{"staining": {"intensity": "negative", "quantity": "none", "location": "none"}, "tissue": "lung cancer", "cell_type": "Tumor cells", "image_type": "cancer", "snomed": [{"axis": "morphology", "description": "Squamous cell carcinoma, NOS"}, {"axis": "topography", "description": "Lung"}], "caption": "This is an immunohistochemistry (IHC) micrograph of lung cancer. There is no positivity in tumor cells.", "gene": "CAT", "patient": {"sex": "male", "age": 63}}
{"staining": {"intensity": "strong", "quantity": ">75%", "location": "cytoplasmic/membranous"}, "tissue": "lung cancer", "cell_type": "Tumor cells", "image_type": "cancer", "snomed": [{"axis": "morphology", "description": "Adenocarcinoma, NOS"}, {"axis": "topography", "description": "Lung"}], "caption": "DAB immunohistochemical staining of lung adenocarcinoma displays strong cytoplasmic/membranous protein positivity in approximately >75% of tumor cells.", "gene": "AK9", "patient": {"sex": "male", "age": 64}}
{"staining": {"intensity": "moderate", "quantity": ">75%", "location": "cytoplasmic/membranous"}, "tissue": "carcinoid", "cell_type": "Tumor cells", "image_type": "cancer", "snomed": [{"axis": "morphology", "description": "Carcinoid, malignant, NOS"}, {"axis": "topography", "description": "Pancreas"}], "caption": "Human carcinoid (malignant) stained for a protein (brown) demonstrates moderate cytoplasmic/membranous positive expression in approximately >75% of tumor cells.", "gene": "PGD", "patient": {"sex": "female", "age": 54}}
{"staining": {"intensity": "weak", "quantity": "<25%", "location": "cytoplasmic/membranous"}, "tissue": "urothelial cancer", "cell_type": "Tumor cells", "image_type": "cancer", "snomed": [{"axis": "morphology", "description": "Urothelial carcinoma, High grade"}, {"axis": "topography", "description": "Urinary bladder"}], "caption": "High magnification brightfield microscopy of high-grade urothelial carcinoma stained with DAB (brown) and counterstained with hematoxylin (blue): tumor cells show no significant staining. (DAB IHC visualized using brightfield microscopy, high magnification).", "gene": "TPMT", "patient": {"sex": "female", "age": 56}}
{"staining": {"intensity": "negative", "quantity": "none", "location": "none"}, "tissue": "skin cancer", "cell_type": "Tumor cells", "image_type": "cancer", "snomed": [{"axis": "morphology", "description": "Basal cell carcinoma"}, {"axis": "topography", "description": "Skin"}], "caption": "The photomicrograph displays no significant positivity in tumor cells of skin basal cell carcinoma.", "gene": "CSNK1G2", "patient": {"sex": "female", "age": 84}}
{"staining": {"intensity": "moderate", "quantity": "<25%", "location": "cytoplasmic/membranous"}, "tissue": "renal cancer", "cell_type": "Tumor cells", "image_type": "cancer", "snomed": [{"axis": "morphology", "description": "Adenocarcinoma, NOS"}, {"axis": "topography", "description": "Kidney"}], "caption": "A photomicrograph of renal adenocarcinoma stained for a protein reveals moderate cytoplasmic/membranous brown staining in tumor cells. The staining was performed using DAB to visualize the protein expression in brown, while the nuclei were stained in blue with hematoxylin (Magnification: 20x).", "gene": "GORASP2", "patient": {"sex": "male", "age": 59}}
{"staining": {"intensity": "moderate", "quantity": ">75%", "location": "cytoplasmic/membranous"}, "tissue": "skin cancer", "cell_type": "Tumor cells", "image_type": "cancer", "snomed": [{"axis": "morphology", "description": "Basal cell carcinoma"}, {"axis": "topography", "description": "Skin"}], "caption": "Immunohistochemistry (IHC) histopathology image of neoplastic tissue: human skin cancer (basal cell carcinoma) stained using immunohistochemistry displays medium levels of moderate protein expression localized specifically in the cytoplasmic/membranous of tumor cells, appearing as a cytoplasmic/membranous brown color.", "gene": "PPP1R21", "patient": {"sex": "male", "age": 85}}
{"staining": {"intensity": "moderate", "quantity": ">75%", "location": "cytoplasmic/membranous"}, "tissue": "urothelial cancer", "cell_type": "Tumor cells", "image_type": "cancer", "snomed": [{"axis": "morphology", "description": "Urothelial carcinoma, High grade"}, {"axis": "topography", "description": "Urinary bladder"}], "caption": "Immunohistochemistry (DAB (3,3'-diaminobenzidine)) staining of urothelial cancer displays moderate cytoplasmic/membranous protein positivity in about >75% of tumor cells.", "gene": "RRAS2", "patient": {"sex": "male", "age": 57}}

§ **PROBLEM**: Only the lines above from the one with "carcinoid (malignant) stained" up to and including the one with "photomicrograph displays no" should be repeated, exactly as written.

§ **FINISHED TASK**:
{"staining": {"intensity": "moderate", "quantity": ">75%", "location": "cytoplasmic/membranous"}, "tissue": "carcinoid", "cell_type": "Tumor cells", "image_type": "cancer", "snomed": [{"axis": "morphology", "description": "Carcinoid, malignant, NOS"}, {"axis": "topography", "description": "Pancreas"}], "caption": "Human carcinoid (malignant) stained for a protein (brown) demonstrates moderate cytoplasmic/membranous positive expression in approximately >75% of tumor cells.", "gene": "PGD", "patient": {"sex": "female", "age": 54}}
{"staining": {"intensity": "weak", "quantity": "<25%", "location": "cytoplasmic/membranous"}, "tissue": "urothelial cancer", "cell_type": "Tumor cells", "image_type": "cancer", "snomed": [{"axis": "morphology", "description": "Urothelial carcinoma, High grade"}, {"axis": "topography", "description": "Urinary bladder"}], "caption": "High magnification brightfield microscopy of high-grade urothelial carcinoma stained with DAB (brown) and counterstained with hematoxylin (blue): tumor cells show no significant staining. (DAB IHC visualized using brightfield microscopy, high magnification).", "gene": "TPMT", "patient": {"sex": "female", "age": 56}}
{"staining": {"intensity": "negative", "quantity": "none", "location": "none"}, "tissue": "skin cancer", "cell_type": "Tumor cells", "image_type": "cancer", "snomed": [{"axis": "morphology", "description": "Basal cell carcinoma"}, {"axis": "topography", "description": "Skin"}], "caption": "The photomicrograph displays no significant positivity in tumor cells of skin basal cell carcinoma.", "gene": "CSNK1G2", "patient": {"sex": "female", "age": 84}}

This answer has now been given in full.